■ **DATASET ENTRIES**
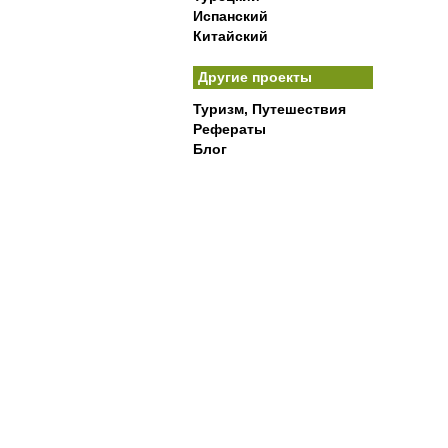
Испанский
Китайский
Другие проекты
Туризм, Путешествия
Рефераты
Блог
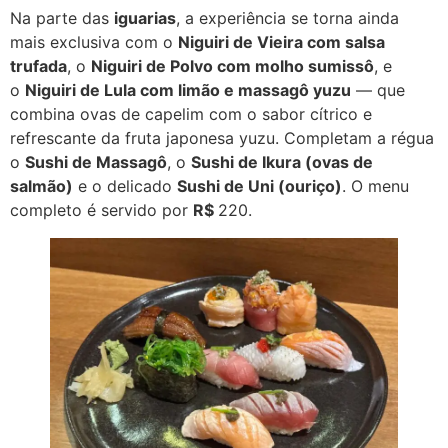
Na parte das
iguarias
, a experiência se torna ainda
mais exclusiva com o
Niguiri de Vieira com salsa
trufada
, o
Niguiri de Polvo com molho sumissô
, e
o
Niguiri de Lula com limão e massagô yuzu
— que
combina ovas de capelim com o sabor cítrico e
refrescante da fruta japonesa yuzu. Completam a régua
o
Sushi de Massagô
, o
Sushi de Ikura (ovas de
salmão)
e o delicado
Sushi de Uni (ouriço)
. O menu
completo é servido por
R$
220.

■ **EXERCISE**
Reproduce the text of the data above, substituting "Nigiri" for every occurrence of "Niguiri" and leaving everything else unchanged. Omit the pictures from your answer.

■ **PROBLEM SOLUTION**
Испанский
Китайский
Другие проекты
Туризм, Путешествия
Рефераты
Блог
Na parte das
iguarias
, a experiência se torna ainda
mais exclusiva com o
Nigiri de Vieira com salsa
trufada
, o
Nigiri de Polvo com molho sumissô
, e
o
Nigiri de Lula com limão e massagô yuzu
— que
combina ovas de capelim com o sabor cítrico e
refrescante da fruta japonesa yuzu. Completam a régua
o
Sushi de Massagô
, o
Sushi de Ikura (ovas de
salmão)
e o delicado
Sushi de Uni (ouriço)
. O menu
completo é servido por
R$
220.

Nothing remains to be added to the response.